**Exercise description**
Select every line in the rows below that contains the string "laminas", and copy each one in full. Matching is case-sensitive.
Records to process below:
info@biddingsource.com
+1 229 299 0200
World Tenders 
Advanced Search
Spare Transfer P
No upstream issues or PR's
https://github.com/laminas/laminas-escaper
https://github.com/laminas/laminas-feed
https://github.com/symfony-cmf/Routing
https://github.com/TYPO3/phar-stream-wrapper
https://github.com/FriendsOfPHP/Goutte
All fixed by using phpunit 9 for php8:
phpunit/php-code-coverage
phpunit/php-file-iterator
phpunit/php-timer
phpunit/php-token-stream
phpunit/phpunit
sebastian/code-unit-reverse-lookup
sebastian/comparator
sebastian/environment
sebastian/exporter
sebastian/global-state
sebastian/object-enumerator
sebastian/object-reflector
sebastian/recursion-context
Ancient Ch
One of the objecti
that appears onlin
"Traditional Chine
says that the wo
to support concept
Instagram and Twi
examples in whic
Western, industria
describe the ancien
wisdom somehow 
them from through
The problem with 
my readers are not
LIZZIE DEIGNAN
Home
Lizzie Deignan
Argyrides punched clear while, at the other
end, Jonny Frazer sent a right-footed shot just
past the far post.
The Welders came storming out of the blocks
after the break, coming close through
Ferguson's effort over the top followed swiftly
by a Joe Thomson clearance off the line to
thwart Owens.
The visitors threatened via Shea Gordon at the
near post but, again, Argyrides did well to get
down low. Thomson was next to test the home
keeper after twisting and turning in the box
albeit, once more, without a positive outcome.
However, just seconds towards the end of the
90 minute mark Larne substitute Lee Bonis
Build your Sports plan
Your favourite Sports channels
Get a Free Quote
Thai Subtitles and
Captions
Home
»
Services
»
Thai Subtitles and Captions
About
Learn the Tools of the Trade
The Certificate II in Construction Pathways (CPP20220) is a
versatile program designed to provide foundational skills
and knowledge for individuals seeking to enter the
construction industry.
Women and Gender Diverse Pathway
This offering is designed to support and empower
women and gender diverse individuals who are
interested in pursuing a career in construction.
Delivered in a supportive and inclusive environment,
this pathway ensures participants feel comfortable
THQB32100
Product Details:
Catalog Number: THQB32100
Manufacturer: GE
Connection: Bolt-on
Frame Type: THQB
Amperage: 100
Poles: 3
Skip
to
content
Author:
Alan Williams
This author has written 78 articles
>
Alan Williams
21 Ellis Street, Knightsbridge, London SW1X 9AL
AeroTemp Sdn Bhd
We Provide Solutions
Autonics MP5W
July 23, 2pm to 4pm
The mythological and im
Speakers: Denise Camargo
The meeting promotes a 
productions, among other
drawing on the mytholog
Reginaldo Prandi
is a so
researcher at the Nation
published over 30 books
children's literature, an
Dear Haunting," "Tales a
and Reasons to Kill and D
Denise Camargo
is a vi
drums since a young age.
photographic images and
End of Records to process.
**Answer space**
https://github.com/laminas/laminas-escaper
https://github.com/laminas/laminas-feed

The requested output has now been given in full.